(Data records)
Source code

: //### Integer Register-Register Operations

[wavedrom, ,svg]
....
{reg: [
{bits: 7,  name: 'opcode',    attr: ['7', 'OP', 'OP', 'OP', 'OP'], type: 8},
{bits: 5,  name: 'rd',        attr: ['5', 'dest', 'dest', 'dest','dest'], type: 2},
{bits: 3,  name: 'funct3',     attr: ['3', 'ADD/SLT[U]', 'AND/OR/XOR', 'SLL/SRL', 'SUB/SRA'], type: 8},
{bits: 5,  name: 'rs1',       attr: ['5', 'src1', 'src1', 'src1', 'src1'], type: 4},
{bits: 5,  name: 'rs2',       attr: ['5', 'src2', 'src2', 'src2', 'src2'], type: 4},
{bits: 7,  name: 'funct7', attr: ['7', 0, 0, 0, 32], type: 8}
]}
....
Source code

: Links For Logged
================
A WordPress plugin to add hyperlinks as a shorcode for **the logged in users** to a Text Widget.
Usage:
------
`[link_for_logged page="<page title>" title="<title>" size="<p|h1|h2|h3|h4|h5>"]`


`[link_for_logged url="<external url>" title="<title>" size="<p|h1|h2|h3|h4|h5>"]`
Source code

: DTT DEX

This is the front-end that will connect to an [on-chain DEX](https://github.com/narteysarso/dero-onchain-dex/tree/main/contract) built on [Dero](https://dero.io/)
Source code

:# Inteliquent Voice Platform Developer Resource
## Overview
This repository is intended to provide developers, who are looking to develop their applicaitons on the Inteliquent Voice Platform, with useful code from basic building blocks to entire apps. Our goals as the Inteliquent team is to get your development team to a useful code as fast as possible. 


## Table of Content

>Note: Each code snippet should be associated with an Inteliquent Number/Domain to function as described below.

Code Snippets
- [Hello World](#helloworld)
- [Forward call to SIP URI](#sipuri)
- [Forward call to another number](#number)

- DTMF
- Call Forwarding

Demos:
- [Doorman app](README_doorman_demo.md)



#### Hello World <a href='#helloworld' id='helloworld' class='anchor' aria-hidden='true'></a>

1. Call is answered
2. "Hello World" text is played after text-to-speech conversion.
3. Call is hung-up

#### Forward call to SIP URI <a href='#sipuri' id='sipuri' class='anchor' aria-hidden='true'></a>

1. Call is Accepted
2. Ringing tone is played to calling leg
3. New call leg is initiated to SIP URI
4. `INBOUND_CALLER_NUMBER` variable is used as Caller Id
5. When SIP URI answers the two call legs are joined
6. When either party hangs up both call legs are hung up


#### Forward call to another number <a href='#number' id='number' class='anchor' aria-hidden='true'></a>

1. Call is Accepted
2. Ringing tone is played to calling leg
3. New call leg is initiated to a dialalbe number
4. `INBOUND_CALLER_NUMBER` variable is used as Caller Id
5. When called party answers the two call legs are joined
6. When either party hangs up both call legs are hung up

**Request**:
A faithful copy of every record is required; output it in full.

**Answer box**:
Source code

: //### Integer Register-Register Operations

[wavedrom, ,svg]
....
{reg: [
{bits: 7,  name: 'opcode',    attr: ['7', 'OP', 'OP', 'OP', 'OP'], type: 8},
{bits: 5,  name: 'rd',        attr: ['5', 'dest', 'dest', 'dest','dest'], type: 2},
{bits: 3,  name: 'funct3',     attr: ['3', 'ADD/SLT[U]', 'AND/OR/XOR', 'SLL/SRL', 'SUB/SRA'], type: 8},
{bits: 5,  name: 'rs1',       attr: ['5', 'src1', 'src1', 'src1', 'src1'], type: 4},
{bits: 5,  name: 'rs2',       attr: ['5', 'src2', 'src2', 'src2', 'src2'], type: 4},
{bits: 7,  name: 'funct7', attr: ['7', 0, 0, 0, 32], type: 8}
]}
....
Source code

: Links For Logged
================
A WordPress plugin to add hyperlinks as a shorcode for **the logged in users** to a Text Widget.
Usage:
------
`[link_for_logged page="<page title>" title="<title>" size="<p|h1|h2|h3|h4|h5>"]`


`[link_for_logged url="<external url>" title="<title>" size="<p|h1|h2|h3|h4|h5>"]`
Source code

: DTT DEX

This is the front-end that will connect to an [on-chain DEX](https://github.com/narteysarso/dero-onchain-dex/tree/main/contract) built on [Dero](https://dero.io/)
Source code

:# Inteliquent Voice Platform Developer Resource
## Overview
This repository is intended to provide developers, who are looking to develop their applicaitons on the Inteliquent Voice Platform, with useful code from basic building blocks to entire apps. Our goals as the Inteliquent team is to get your development team to a useful code as fast as possible. 


## Table of Content

>Note: Each code snippet should be associated with an Inteliquent Number/Domain to function as described below.

Code Snippets
- [Hello World](#helloworld)
- [Forward call to SIP URI](#sipuri)
- [Forward call to another number](#number)

- DTMF
- Call Forwarding

Demos:
- [Doorman app](README_doorman_demo.md)



#### Hello World <a href='#helloworld' id='helloworld' class='anchor' aria-hidden='true'></a>

1. Call is answered
2. "Hello World" text is played after text-to-speech conversion.
3. Call is hung-up

#### Forward call to SIP URI <a href='#sipuri' id='sipuri' class='anchor' aria-hidden='true'></a>

1. Call is Accepted
2. Ringing tone is played to calling leg
3. New call leg is initiated to SIP URI
4. `INBOUND_CALLER_NUMBER` variable is used as Caller Id
5. When SIP URI answers the two call legs are joined
6. When either party hangs up both call legs are hung up


#### Forward call to another number <a href='#number' id='number' class='anchor' aria-hidden='true'></a>

1. Call is Accepted
2. Ringing tone is played to calling leg
3. New call leg is initiated to a dialalbe number
4. `INBOUND_CALLER_NUMBER` variable is used as Caller Id
5. When called party answers the two call legs are joined
6. When either party hangs up both call legs are hung up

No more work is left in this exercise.